I made my Twitter trend contribution but you know what? Fuck that, because after so many years of being gaslighted by the medical/healthcare system then even FURTHER so by the Gov (that’s a WHOOOLE ‘nother can of worms I’ve yet to figure out how to write up, still processing), I’ve got myself a goddamned laundry list of complaints.
My original trend contribution was the story of when I went to Cambridge Medical Center in Cambridge, Minnesota in October of 2015. There is actually another one that occured at the same hospital ER just weeks later, but I’ll get to that visit after I tell you about this one. I went in for severe chest pain that afternoon. I have had circulatory and vascular issues that came with my personal brand of the genetic nightmare –Ehlers Danlos Syndrome– all my life. Only problem was, I wasn’t diagnosed until 2017. So this pain was concerning and I was a single mom of five young kids at the time. Made sense to go to get things checked out, right?
I go in and after being largely ignored and the typical many hours of hurry-up-and-wait I had this young, perplexed appearing physician enter and ask what brought me there. I explained the situation and how my blood pressure in the last many years has been super sporadic: having even being medicated for severe hypertension late in my marriage. She ignored all this by only seeming to listen while she scanned my chart. She was so offputting that I said, well– what tests can we do? She replied that since the EKG was clear that I would be going home.
I was feeling the annoyance and frustration build up. I started to explain to her the last many years worth of health issues I’d been experiencing and she cut me short. “Have you tried cleansing your aura?” She asked abruptly. My mouth fell open. Was she even serious? I remember looking at my then boyfriend T and he literally had the same open mouthed WTF look that I was displaying.

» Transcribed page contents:
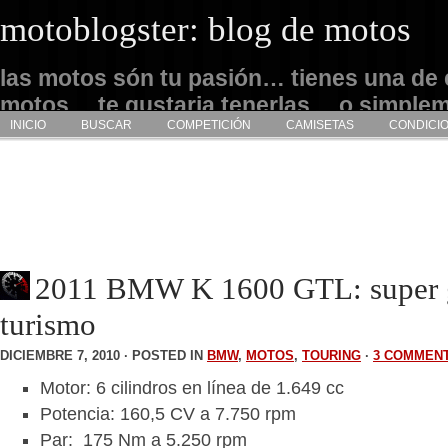
motoblogster: blog de motos
las motos són tu pasión… tienes una de 
motos… te gustaria tenerlas… o simple
INICIO
BUSCAR
COMPETICIÓN
CAMISETAS
CONDICI
admirarlas… este es tu sitio
2011 BMW K 1600 GTL: super 
turismo
DICIEMBRE 7, 2010 · POSTED IN
BMW
,
MOTOS
,
TOURING
·
3 COMMEN
Motor: 6 cilindros en línea de 1.649 cc
Potencia: 160,5 CV a 7.750 rpm
Par: 175 Nm a 5.250 rpm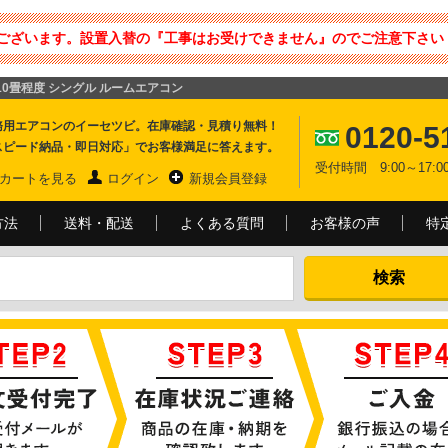
ございます。設置入替の『工事はお受けできません』のでご注意下さい 
ズ 10畳程度 シングル ルームエアコン
務用エアコンのイーセツビ。在庫確認・見積り無料！
0120-5
スピード納品・即日対応」でお客様満足に答えます。
受付時間 9:00～17
カートを見る
ログイン
新規会員登録
方法
送料・配送
よくある質問
お客様の声
特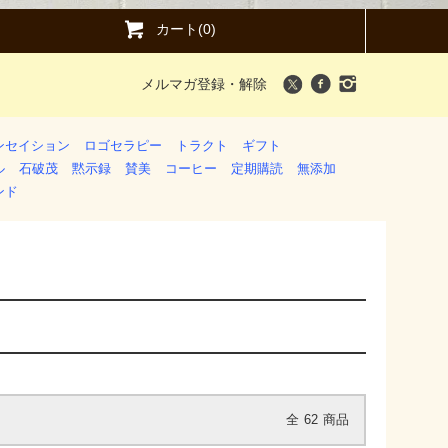
カート(0)
メルマガ登録・解除
ンセイション
ロゴセラピー
トラクト
ギフト
ル
石破茂
黙示録
賛美
コーヒー
定期購読
無添加
ンド
全
62
商品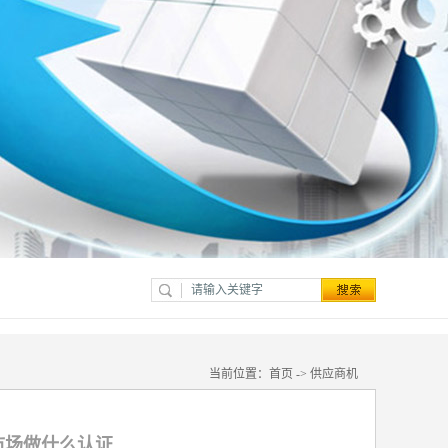
当前位置：
首页
->
供应商机
市场做什么认证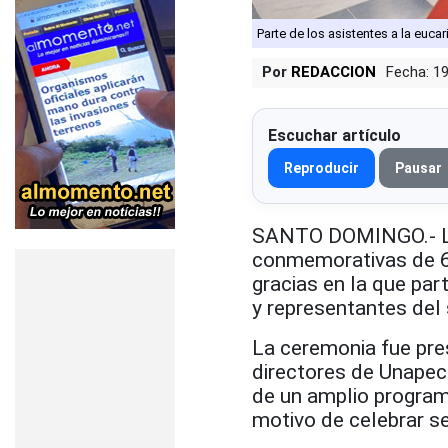
Parte de los asistentes a la euca
Por
REDACCION
Fecha: 1
Escuchar artículo
Reproducir
Pausar
SANTO DOMINGO.- La 
conmemorativas de 60
gracias en la que pa
y representantes del 
La ceremonia fue pres
directores de Unapec 
de un amplio program
motivo de celebrar se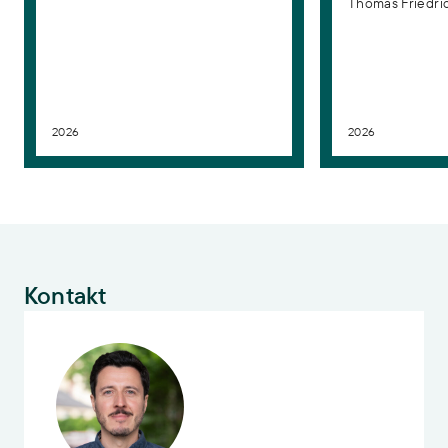
Thomas Friedric
2026
2026
Kontakt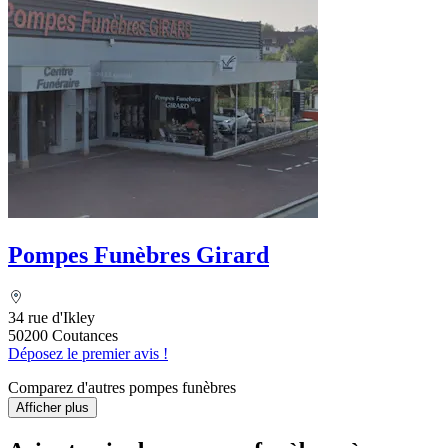
Pompes Funèbres Girard
34 rue d'Ikley
50200 Coutances
Déposez le premier avis !
Comparez d'autres pompes funèbres
Afficher plus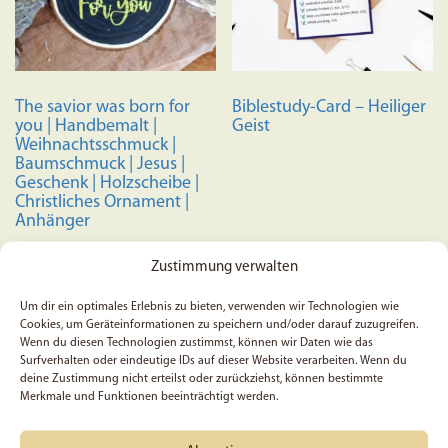
The savior was born for
Biblestudy-Card – Heiliger
you | Handbemalt |
Geist
Weihnachtsschmuck |
Baumschmuck | Jesus |
Geschenk | Holzscheibe |
Christliches Ornament |
Anhänger
6,95
€
ab
0,99
€
Zustimmung verwalten
Dieses
Weiterlesen
Ausführung wählen
Produkt
Um dir ein optimales Erlebnis zu bieten, verwenden wir Technologien wie
Cookies, um Geräteinformationen zu speichern und/oder darauf zuzugreifen.
weist
Wenn du diesen Technologien zustimmst, können wir Daten wie das
mehrere
Surfverhalten oder eindeutige IDs auf dieser Website verarbeiten. Wenn du
Variante
deine Zustimmung nicht erteilst oder zurückziehst, können bestimmte
Merkmale und Funktionen beeinträchtigt werden.
auf.
Die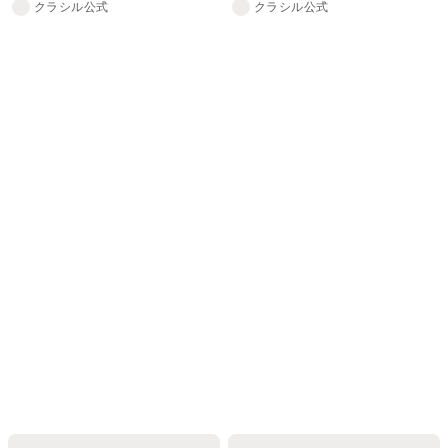
クラシル公式
クラシル公式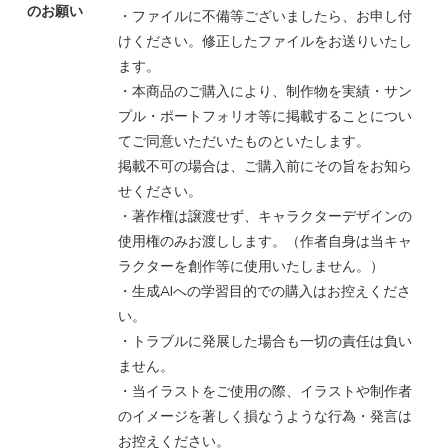
のお願い
・ファイルに不備等ございましたら、お申し付
けください。修正したファイルをお送りいたし
ます。
・本商品のご購入により、制作物を実績・サン
プル・ポートフォリオ等に掲載することについ
てご同意いただいたものといたします。
掲載不可の場合は、ご購入前にその旨をお知ら
せください。
・著作権は譲渡せず、キャラクターデザインの
使用権のみお渡しします。（作者自身は当キャ
ラクターを創作等に使用いたしません。）
・生成AIへの学習目的での購入はお控えくださ
い。
・トラブルに発展した場合も一切の責任は負い
ません。
・当イラストをご使用の際、イラストや制作者
のイメージを著しく損なうような行為・発言は
お控えください。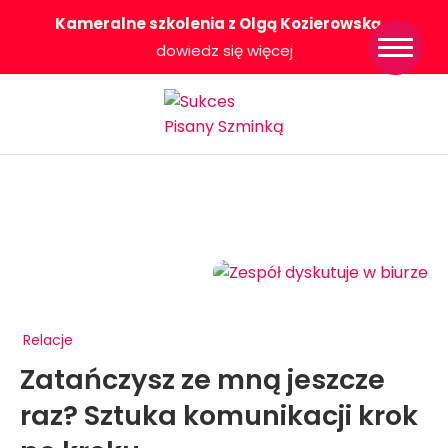
Kameralne szkolenia z Olgą Kozierowską
-
Strona główna
dowiedz się więcej
Konkurs Sukces
Pisany Szminką
Sklep
Wsparcie dla
Ciebie
O nas
Współpracujemy
WłączeniPlus
Relacje
Zatańczysz ze mną jeszcze
raz? Sztuka komunikacji krok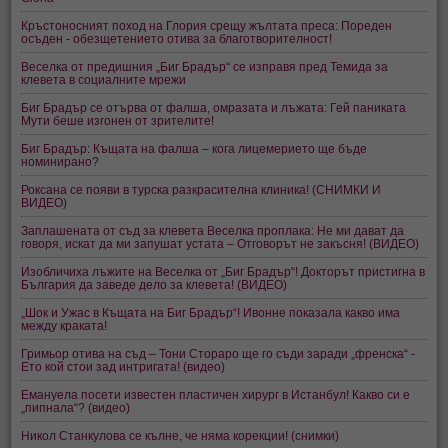
Кръстоносният поход на Глория срещу жълтата преса: Пореден
осъден - обезщетението отива за благотворителност!
Веселка от предишния „Биг Брадър“ се изправя пред Темида за
клевета в социалните мрежи
Биг Брадър се отърва от фалша, омразата и лъжата: Гей паниката
Мути беше изгонен от зрителите!
Биг Брадър: Къщата на фалша – кога лицемерието ще бъде
номинирано?
Роксана се появи в турска разкрасителна клиника! (СНИМКИ И
ВИДЕО)
Заплашената от съд за клевета Веселка проплака: Не ми дават да
говоря, искат да ми запушат устата – Отговорът не закъсня! (ВИДЕО)
Изобличиха лъжите на Веселка от „Биг Брадър“! Докторът пристигна в
България да заведе дело за клевета! (ВИДЕО)
„Шок и Ужас в Къщата на Биг Брадър“! Ивонне показала какво има
между краката!
Гримьор отива на съд – Тони Стораро ще го съди заради „френска“ -
Ето кой стои зад интригата! (видео)
Емануела посети известен пластичен хирург в Истанбул! Какво си е
„пипнала“? (видео)
Никол Станкулова се кълне, че няма корекции! (снимки)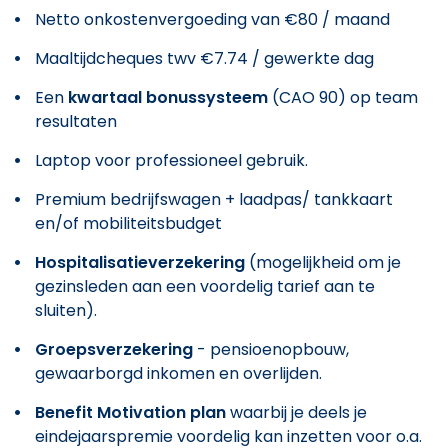
Netto onkostenvergoeding van €80 / maand
Maaltijdcheques twv €7.74 / gewerkte dag
Een
kwartaal bonussysteem
(CAO 90) op team
resultaten
Laptop voor professioneel gebruik.
Premium bedrijfswagen + laadpas/ tankkaart
en/of mobiliteitsbudget
Hospitalisatieverzekering
(mogelijkheid om je
gezinsleden aan een voordelig tarief aan te
sluiten).
Groepsverzekering
- pensioenopbouw,
gewaarborgd inkomen en overlijden.
Benefit Motivation plan
waarbij je deels je
eindejaarspremie voordelig kan inzetten voor o.a.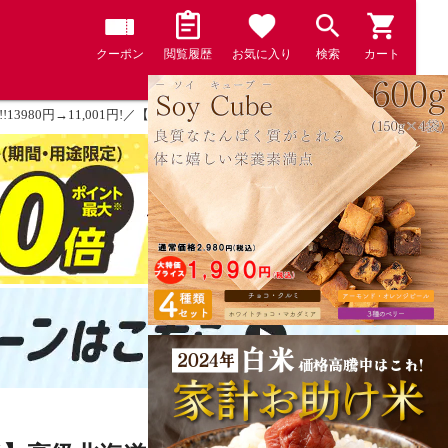
クーポン
閲覧履歴
お気に入り
検索
カート
!13980円→11,001円!／【無洗米】高級北海道産 令和7年産 ゆめぴりか 5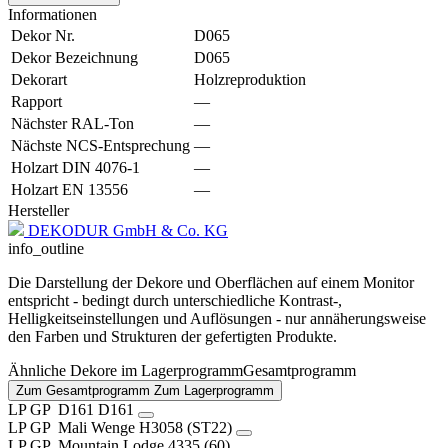
Informationen
Dekor Nr.
D065
Dekor Bezeichnung
D065
Dekorart
Holzreproduktion
Rapport
—
Nächster RAL-Ton
—
Nächste NCS-Entsprechung
—
Holzart DIN 4076-1
—
Holzart EN 13556
—
Hersteller
DEKODUR GmbH & Co. KG
info_outline
Die Darstellung der Dekore und Oberflächen auf einem Monitor
entspricht - bedingt durch unterschiedliche Kontrast-,
Helligkeitseinstellungen und Auflösungen - nur annäherungsweise
den Farben und Strukturen der gefertigten Produkte.
Ähnliche Dekore im
Lagerprogramm
Gesamtprogramm
Zum Gesamtprogramm
Zum Lagerprogramm
LP
GP
D161
D161
LP
GP
Mali Wenge
H3058 (ST22)
LP
GP
Mountain Lodge
4335 (60)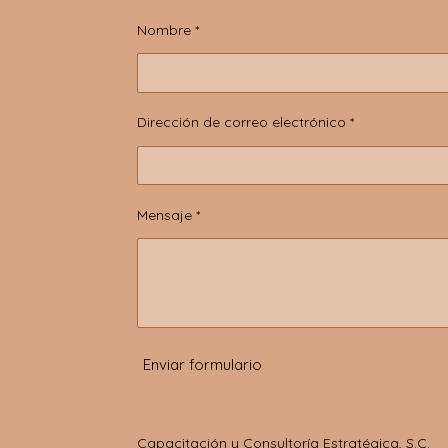
Nombre *
Dirección de correo electrónico *
Mensaje *
Enviar formulario
Capacitación y Consultoría Estratégica, S.C.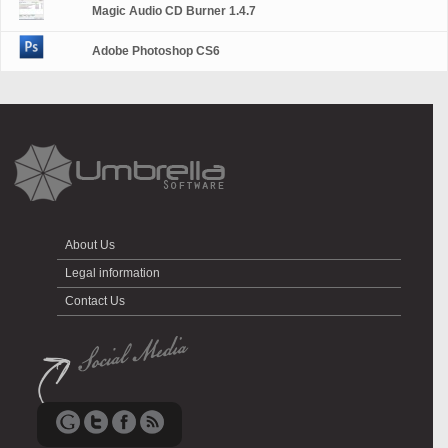
Magic Audio CD Burner 1.4.7
Adobe Photoshop CS6
About Us
Legal information
Contact Us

» EXERCISE: In the post about the emergency room visit, which hospital did the writer go to in October 2015?

» YOUR SOLUTION: Cambridge Medical Center in Cambridge, Minnesota.